Dependency Management

This SDK is designed to be lightweight with minimal dependencies:

• Core dependencies: Jackson (JSON), JUnit (tests only)
• Before adding new dependencies:
  1. Consider if the functionality can be implemented without a new dependency
  2. Check if Jackson already provides the needed functionality
  3. Ensure the dependency is actively maintained and widely used
  4. Verify compatibility with Java 17+
  5. Check for security vulnerabilities
  6. Get team approval for non-trivial additions

Commit and PR Guidelines

Commit Messages

• Use clear, descriptive commit messages
• Start with a verb in present tense (e.g., "Add", "Fix", "Update", "Refactor")
• Keep the first line under 72 characters
• Add details in the body if needed
• Examples:
  • Add support for streaming responses
  • Fix resource leak in JsonRpcClient
  • Update documentation for tool handlers
  • Refactor event handling to use sealed classes

Pull Requests

• Keep PRs focused and minimal - one feature/fix per PR
• Ensure all tests pass before requesting review
• Run mvn spotless:apply before committing
• Include tests for new functionality
• Update documentation if adding/changing public APIs
• Reference related issues using #issue-number
• For upstream merges, follow the agentic-merge-upstream skill workflow

Development Workflow

1. Setup: Enable git hooks with git config core.hooksPath .githooks
2. Branch: Create feature branches from main
3. Code: Write code following the conventions above
4. Format: Run mvn spotless:apply to format code
5. Test: Run mvn clean verify to ensure all tests pass
6. Commit: Make focused commits with clear messages
7. Push: Push your branch and create a PR
8. Review: Address review feedback and iterate

Release Process

The release process is automated via the publish-maven.yml GitHub Actions workflow.
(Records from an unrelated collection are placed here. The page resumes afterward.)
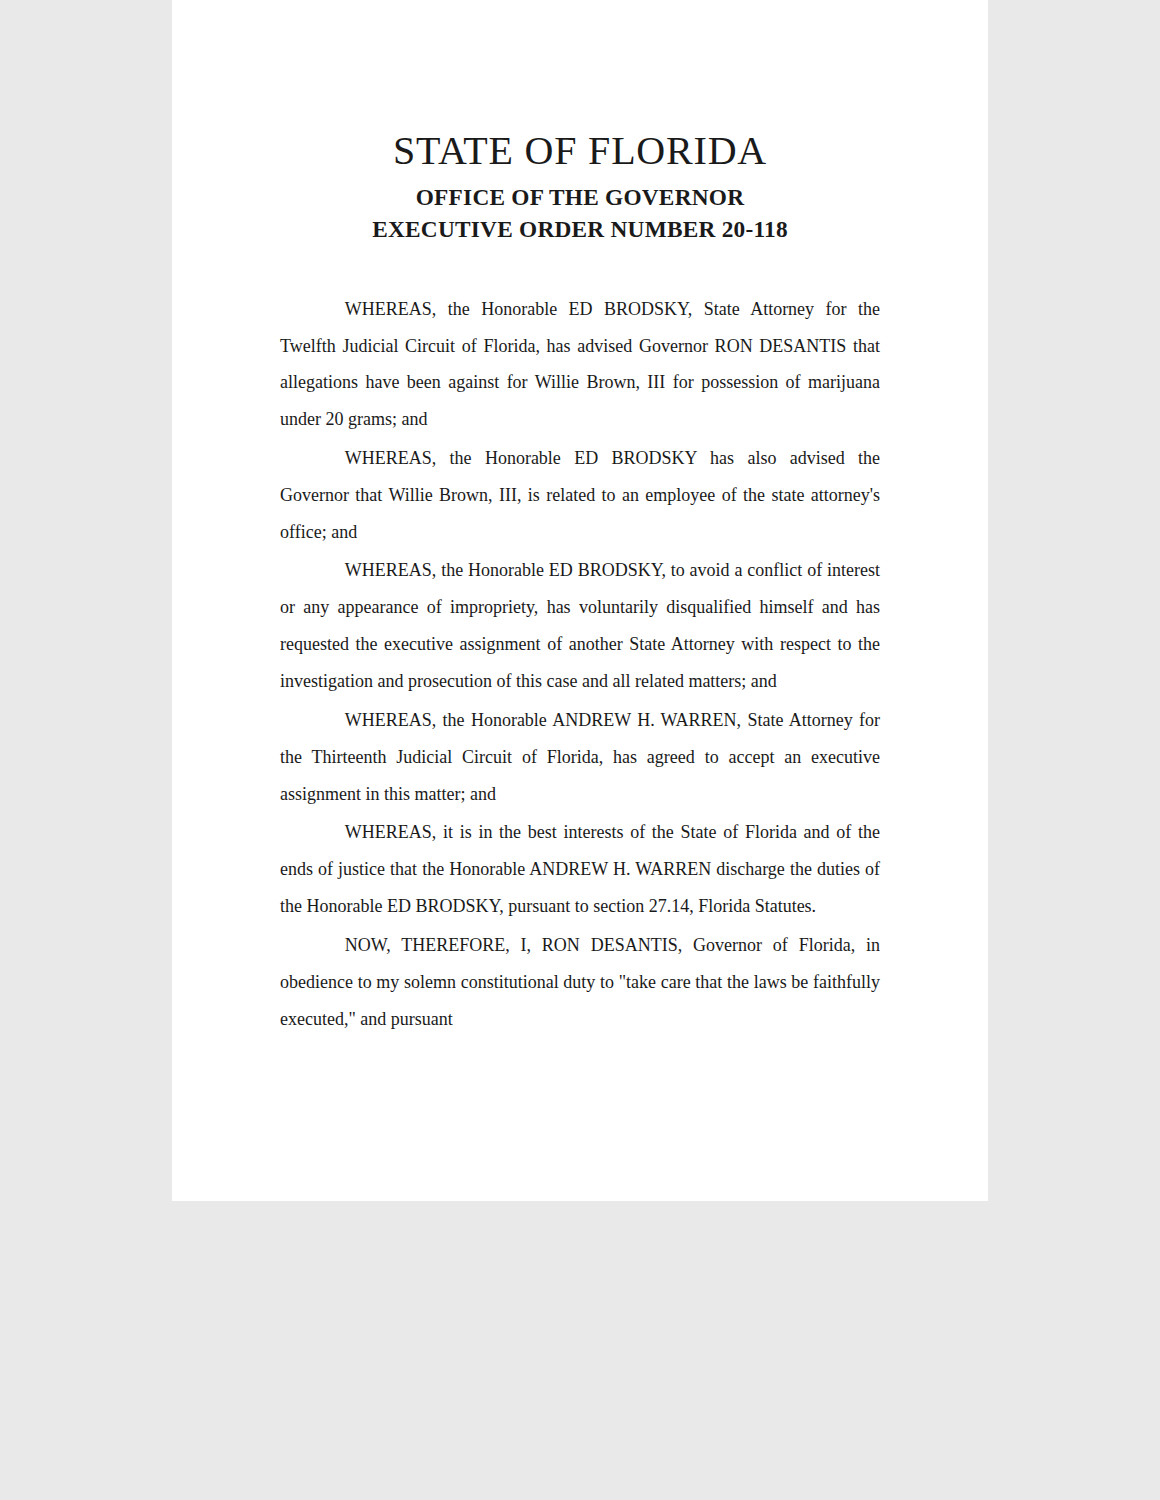STATE OF FLORIDA
OFFICE OF THE GOVERNOR
EXECUTIVE ORDER NUMBER 20-118
WHEREAS, the Honorable ED BRODSKY, State Attorney for the Twelfth Judicial Circuit of Florida, has advised Governor RON DESANTIS that allegations have been against for Willie Brown, III for possession of marijuana under 20 grams; and
WHEREAS, the Honorable ED BRODSKY has also advised the Governor that Willie Brown, III, is related to an employee of the state attorney's office; and
WHEREAS, the Honorable ED BRODSKY, to avoid a conflict of interest or any appearance of impropriety, has voluntarily disqualified himself and has requested the executive assignment of another State Attorney with respect to the investigation and prosecution of this case and all related matters; and
WHEREAS, the Honorable ANDREW H. WARREN, State Attorney for the Thirteenth Judicial Circuit of Florida, has agreed to accept an executive assignment in this matter; and
WHEREAS, it is in the best interests of the State of Florida and of the ends of justice that the Honorable ANDREW H. WARREN discharge the duties of the Honorable ED BRODSKY, pursuant to section 27.14, Florida Statutes.
NOW, THEREFORE, I, RON DESANTIS, Governor of Florida, in obedience to my solemn constitutional duty to "take care that the laws be faithfully executed," and pursuant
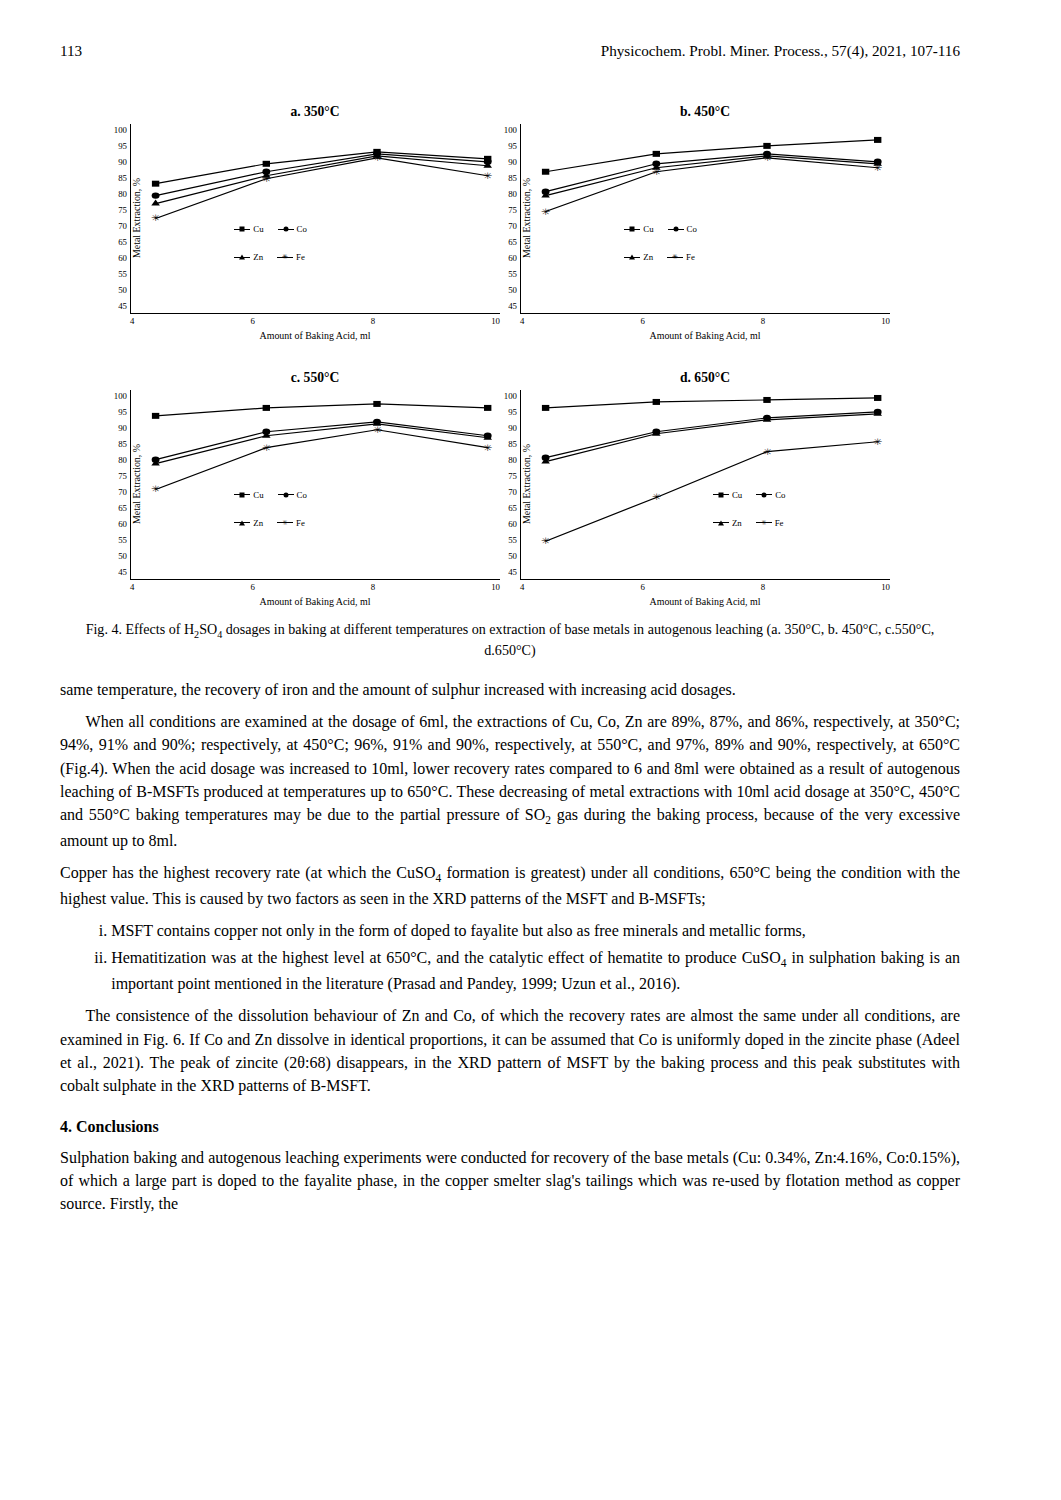113 Physicochem. Probl. Miner. Process., 57(4), 2021, 107-116
a. 350°C
Metal Extraction, %
1009590858075706560555045
✳✳✳✳
Cu Co
Zn Fe
46810
Amount of Baking Acid, ml
b. 450°C
Metal Extraction, %
1009590858075706560555045
✳✳✳✳
Cu Co
Zn Fe
46810
Amount of Baking Acid, ml
c. 550°C
Metal Extraction, %
1009590858075706560555045
✳✳✳✳
Cu Co
Zn Fe
46810
Amount of Baking Acid, ml
d. 650°C
Metal Extraction, %
1009590858075706560555045
✳✳✳✳
Cu Co
Zn Fe
46810
Amount of Baking Acid, ml
Fig. 4. Effects of H2SO4 dosages in baking at different temperatures on extraction of base metals in autogenous leaching (a. 350°C, b. 450°C, c.550°C, d.650°C)
same temperature, the recovery of iron and the amount of sulphur increased with increasing acid dosages.
When all conditions are examined at the dosage of 6ml, the extractions of Cu, Co, Zn are 89%, 87%, and 86%, respectively, at 350°C; 94%, 91% and 90%; respectively, at 450°C; 96%, 91% and 90%, respectively, at 550°C, and 97%, 89% and 90%, respectively, at 650°C (Fig.4). When the acid dosage was increased to 10ml, lower recovery rates compared to 6 and 8ml were obtained as a result of autogenous leaching of B-MSFTs produced at temperatures up to 650°C. These decreasing of metal extractions with 10ml acid dosage at 350°C, 450°C and 550°C baking temperatures may be due to the partial pressure of SO2 gas during the baking process, because of the very excessive amount up to 8ml.
Copper has the highest recovery rate (at which the CuSO4 formation is greatest) under all conditions, 650°C being the condition with the highest value. This is caused by two factors as seen in the XRD patterns of the MSFT and B-MSFTs;
MSFT contains copper not only in the form of doped to fayalite but also as free minerals and metallic forms,
Hematitization was at the highest level at 650°C, and the catalytic effect of hematite to produce CuSO4 in sulphation baking is an important point mentioned in the literature (Prasad and Pandey, 1999; Uzun et al., 2016).
The consistence of the dissolution behaviour of Zn and Co, of which the recovery rates are almost the same under all conditions, are examined in Fig. 6. If Co and Zn dissolve in identical proportions, it can be assumed that Co is uniformly doped in the zincite phase (Adeel et al., 2021). The peak of zincite (2θ:68) disappears, in the XRD pattern of MSFT by the baking process and this peak substitutes with cobalt sulphate in the XRD patterns of B-MSFT.
4. Conclusions
Sulphation baking and autogenous leaching experiments were conducted for recovery of the base metals (Cu: 0.34%, Zn:4.16%, Co:0.15%), of which a large part is doped to the fayalite phase, in the copper smelter slag's tailings which was re-used by flotation method as copper source. Firstly, the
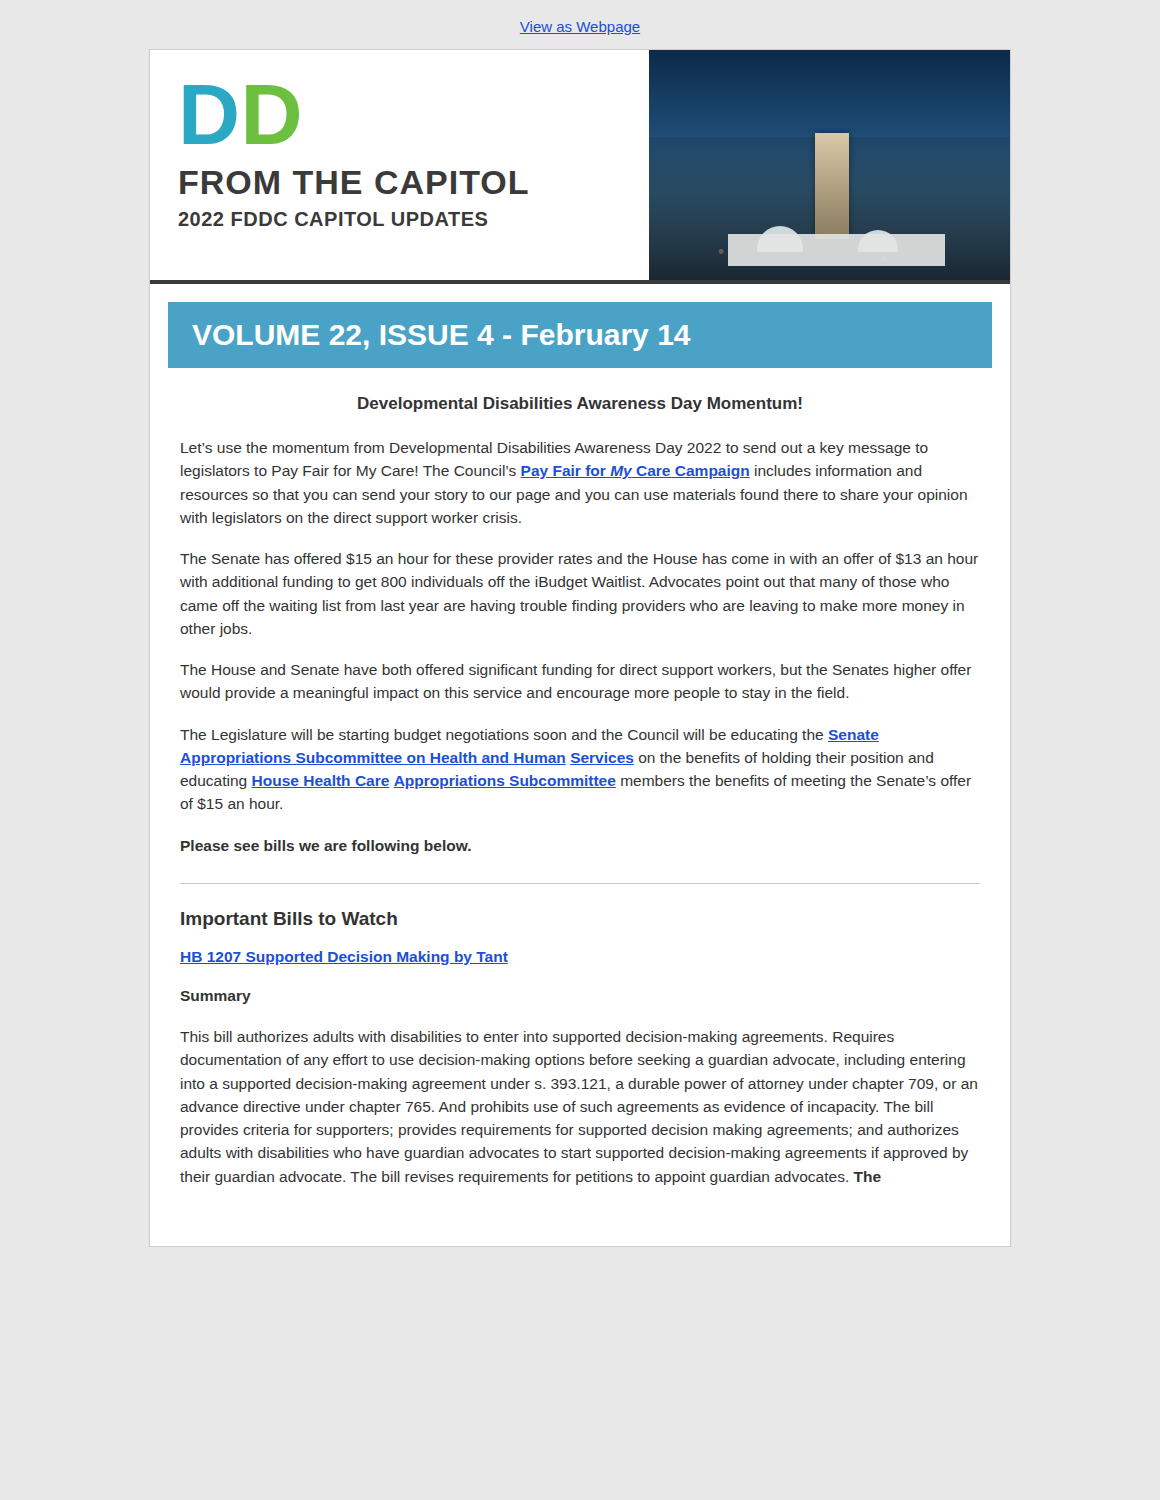View as Webpage
DD
FROM THE CAPITOL
2022 FDDC CAPITOL UPDATES
VOLUME 22, ISSUE 4 - February 14
Developmental Disabilities Awareness Day Momentum!
Let’s use the momentum from Developmental Disabilities Awareness Day 2022 to send out a key message to legislators to Pay Fair for My Care! The Council’s Pay Fair for My Care Campaign includes information and resources so that you can send your story to our page and you can use materials found there to share your opinion with legislators on the direct support worker crisis.
The Senate has offered $15 an hour for these provider rates and the House has come in with an offer of $13 an hour with additional funding to get 800 individuals off the iBudget Waitlist. Advocates point out that many of those who came off the waiting list from last year are having trouble finding providers who are leaving to make more money in other jobs.
The House and Senate have both offered significant funding for direct support workers, but the Senates higher offer would provide a meaningful impact on this service and encourage more people to stay in the field.
The Legislature will be starting budget negotiations soon and the Council will be educating the Senate Appropriations Subcommittee on Health and Human Services on the benefits of holding their position and educating House Health Care Appropriations Subcommittee members the benefits of meeting the Senate’s offer of $15 an hour.
Please see bills we are following below.
Important Bills to Watch
HB 1207 Supported Decision Making by Tant
Summary
This bill authorizes adults with disabilities to enter into supported decision-making agreements. Requires documentation of any effort to use decision-making options before seeking a guardian advocate, including entering into a supported decision-making agreement under s. 393.121, a durable power of attorney under chapter 709, or an advance directive under chapter 765. And prohibits use of such agreements as evidence of incapacity. The bill provides criteria for supporters; provides requirements for supported decision making agreements; and authorizes adults with disabilities who have guardian advocates to start supported decision-making agreements if approved by their guardian advocate. The bill revises requirements for petitions to appoint guardian advocates. The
Key steps:

1. CHANGELOG Update: The script .github/scripts/release/update-changelog.sh automatically:

   • Converts the ## [Unreleased] section to ## [version] - date
   • Creates a new empty ## [Unreleased] section at the top
   • Updates version comparison links at the bottom of CHANGELOG.md
   • Injects the upstream SDK commit hash (from .lastmerge) as a > **Upstream sync:** blockquote in both the new [Unreleased] section and the released version section

2. Upstream Sync Tracking: Each release records which commit from the official github/copilot-sdk it is synced to:

   • The .lastmerge file is read during the release workflow
   • The commit hash is injected into CHANGELOG.md under the release heading
   • Format: > **Upstream sync:** [\github/copilot-sdk@SHORT_HASH`](link-to-commit)`

3. Documentation Updates: README.md and jbang-example.java are updated with the new version.

4. Maven Release: Uses maven-release-plugin to:

   • Update pom.xml version
   • Create a git tag
   • Deploy to Maven Central

5. Rollback: If the release fails, the documentation commit is automatically reverted

The workflow is triggered manually via workflow_dispatch with optional version parameters.